- **Set problem 1**: According to the architecture overview below, how many Rust crates make up CypherLite?

- **Extract to read**:
· · · · ·
ArchitectureOverview

Architecture

CypherLite is organized as a layered architecture with four Rust crates, each responsible for a distinct concern.

5-Layer Architecture

+--------------------------------------------------+
|              Application Layer                    |
|   Rust API  |  Python  |  Go  |  Node.js  |  C   |
+--------------------------------------------------+
|              FFI Layer (cypherlite-ffi)           |
|   C ABI  |  PyO3  |  CGo  |  napi-rs            |
+--------------------------------------------------+
|           Query Engine (cypherlite-query)         |
|   Parser  |  Analyzer  |  Optimizer  |  Executor  |
+--------------------------------------------------+
|            Core Layer (cypherlite-core)           |
|   Graph Model  |  Temporal  |  Plugin System      |
+--------------------------------------------------+
|         Storage Engine (cypherlite-storage)       |
|   B+Tree  |  WAL  |  BufferPool  |  PageManager   |
+--------------------------------------------------+

Crate Dependency Graph

cypherlite-ffi
    |
    v
cypherlite-query
    |
    v
cypherlite-core
    |
    v
cypherlite-storage

Each crate depends only on the layer directly below it, ensuring clean separation of concerns:

CrateResponsibility
cypherlite-storageDisk I/O, page management, B+Tree index, WAL, buffer pool, crash recovery
cypherlite-coreGraph data model, property types, temporal versioning, subgraphs, hyperedges, plugin traits
cypherlite-queryCypher parser, semantic analysis, cost-based optimizer, volcano executor
cypherlite-ffiC ABI exports, PyO3 bindings, CGo bridge, napi-rs addon

Storage Engine

The storage engine is responsible for durable persistence of all graph data.

B+Tree Index

  • O(log n) lookup for nodes and edges
  • Index-free adjacency for relationship traversal
  • Supports range scans for ordered property access

Write-Ahead Log (WAL)

  • All mutations are first written to the WAL before applying to data pages
  • Crash recovery replays uncommitted WAL frames on startup
  • Single-writer / multiple-reader concurrency model

Buffer Pool

  • LRU page cache sits between the query engine and disk
  • Dirty page tracking with batched writeback
  • Configurable cache size for memory vs. I/O tradeoff

Page Manager

  • Fixed-size page allocation and deallocation
  • Free-list management for space reuse
  • Page-level locking with parking_lot

Query Execution Pipeline

A Cypher query goes through four stages before producing results:

Cypher String
    |
    v
+-------------------+
|   1. Parser       |  Recursive descent with Pratt expression parsing
+-------------------+  Produces: Abstract Syntax Tree (AST)
· · · · ·
- **Set problem 2**: Reproduce the lines from the entries below, starting at the line that contains "class: Magnoliopsida" and ending after the line that contains "locality: Province of Cagayan, Luzon.".

- **Supplied entries**:
· · · · ·
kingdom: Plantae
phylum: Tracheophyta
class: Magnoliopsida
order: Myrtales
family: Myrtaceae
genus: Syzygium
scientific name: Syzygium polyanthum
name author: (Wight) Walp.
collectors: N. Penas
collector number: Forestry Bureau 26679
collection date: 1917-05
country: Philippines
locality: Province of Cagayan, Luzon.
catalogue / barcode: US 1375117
· · · · ·
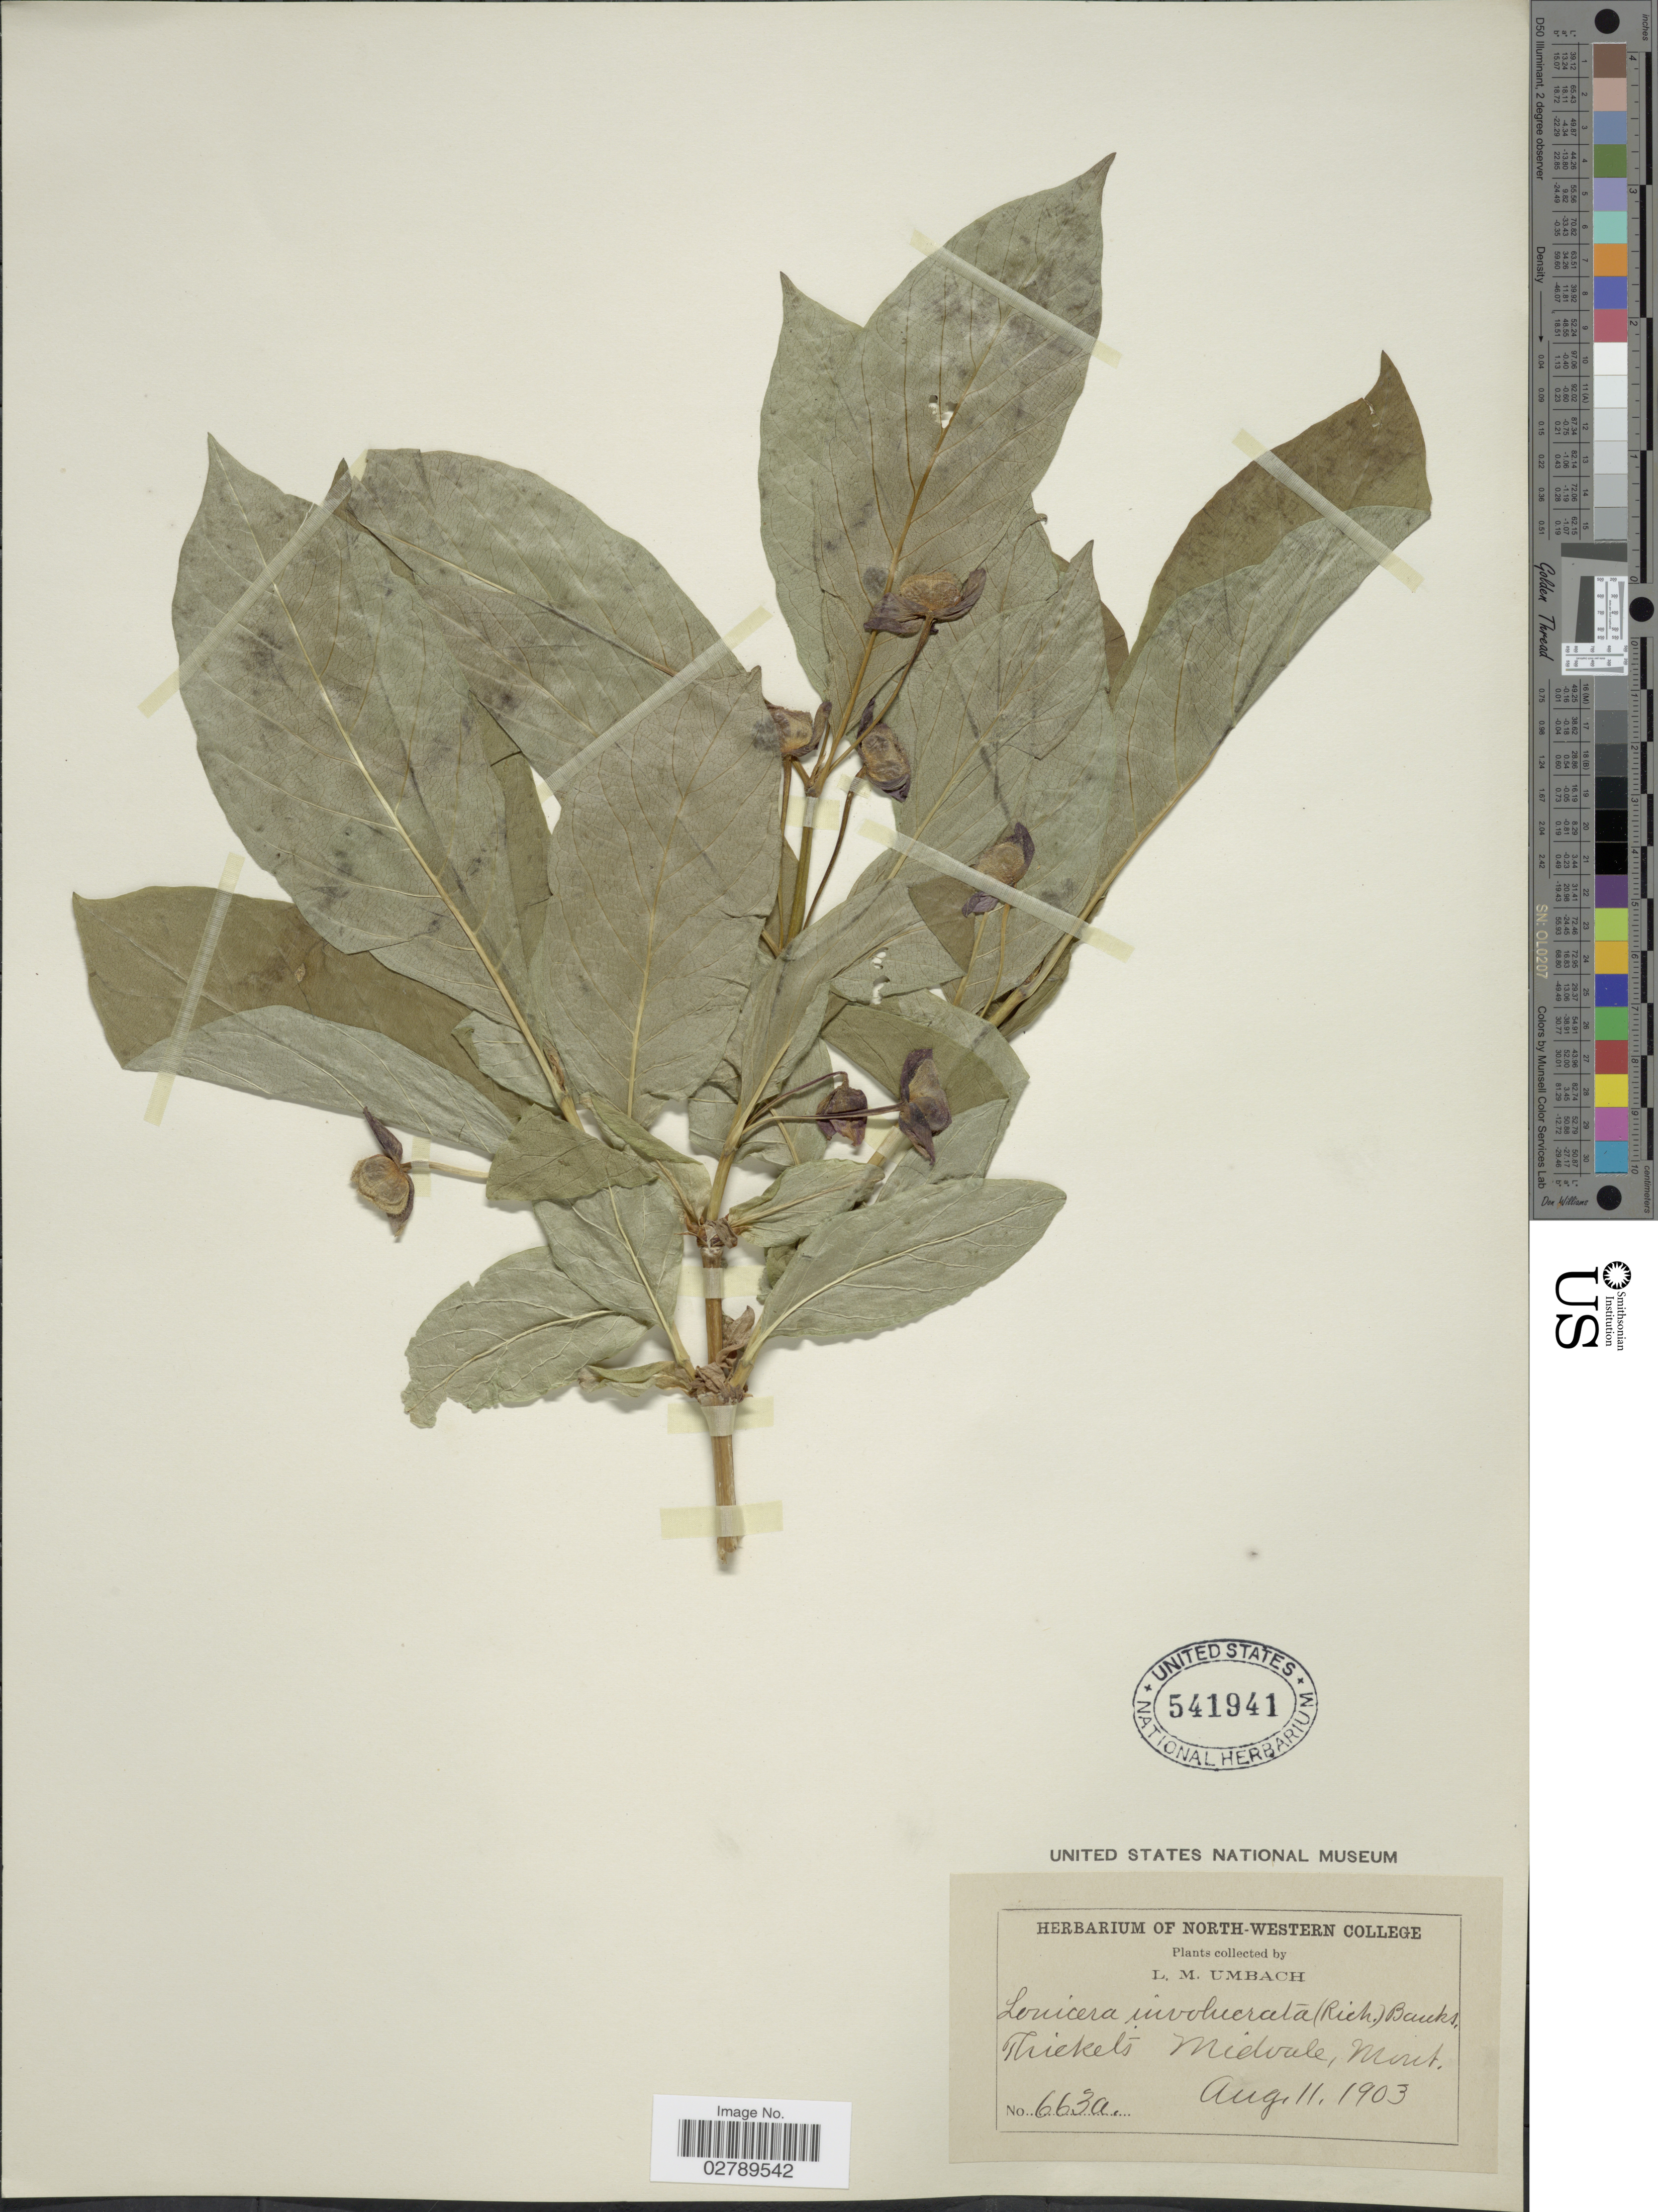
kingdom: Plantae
· · · · ·
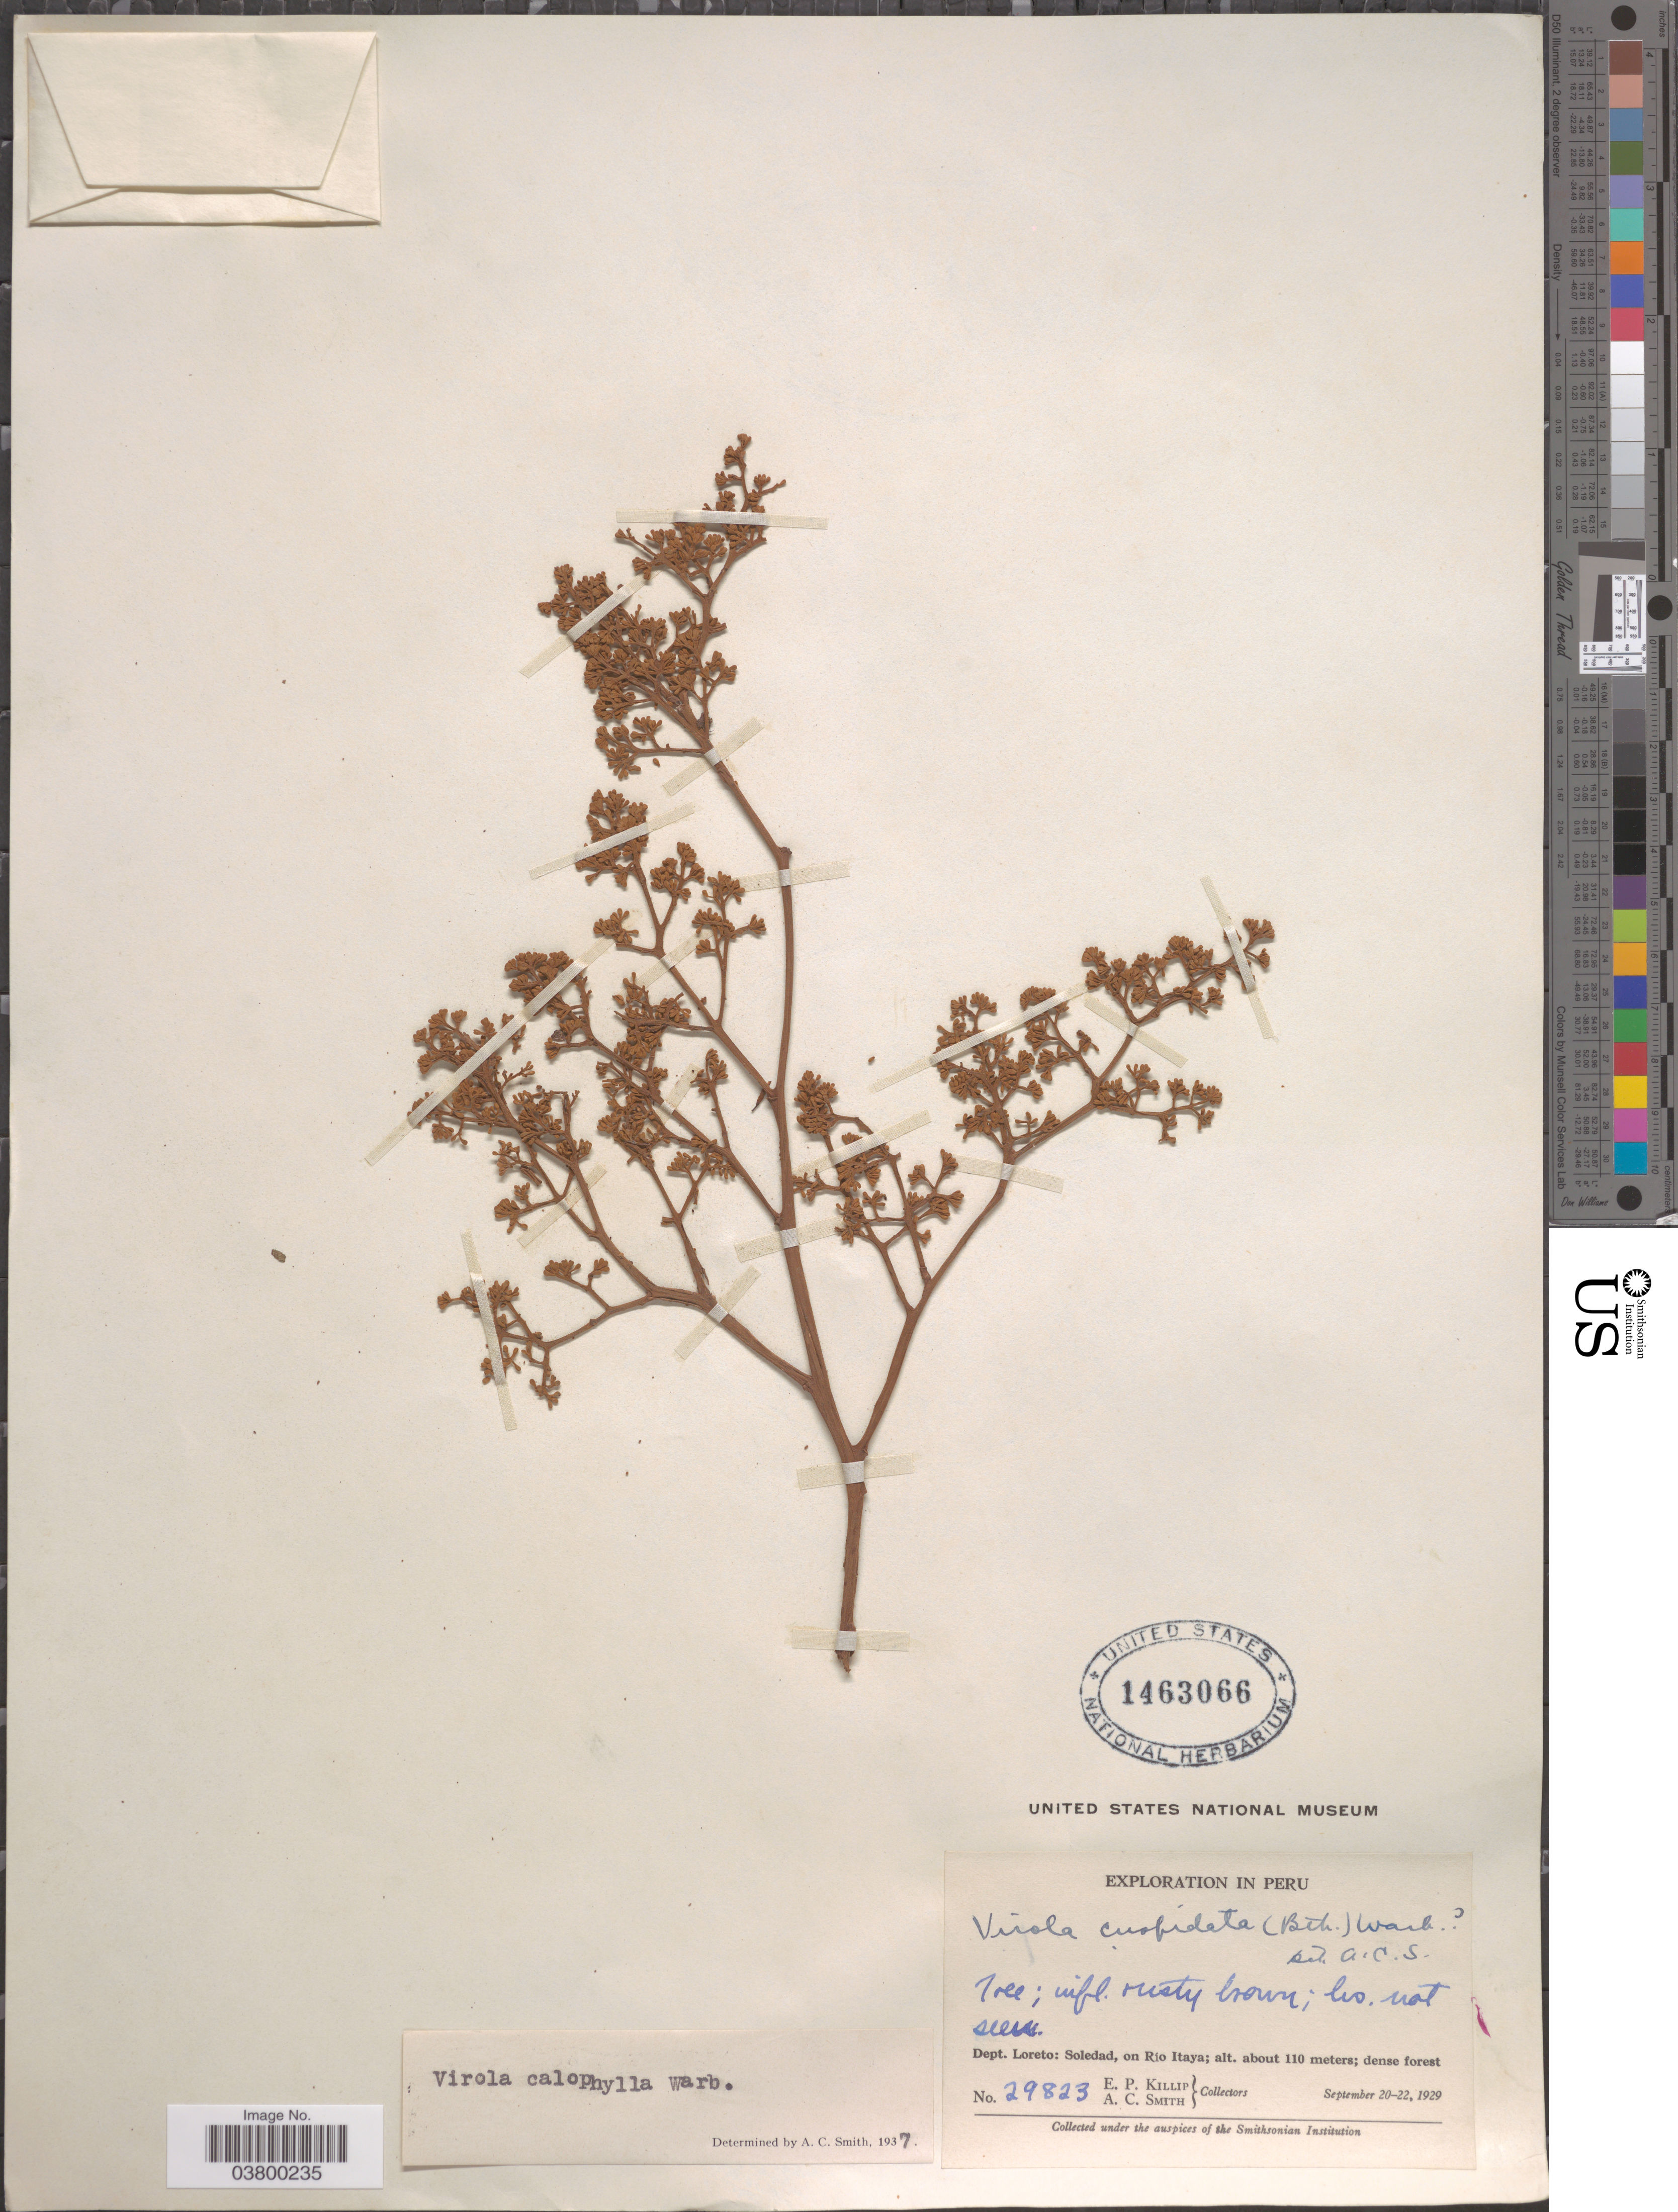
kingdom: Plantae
· · · · ·
- **Expected output 1**: Four

- **Expected output 2**:
class: Magnoliopsida
order: Myrtales
family: Myrtaceae
genus: Syzygium
scientific name: Syzygium polyanthum
name author: (Wight) Walp.
collectors: N. Penas
collector number: Forestry Bureau 26679
collection date: 1917-05
country: Philippines
locality: Province of Cagayan, Luzon.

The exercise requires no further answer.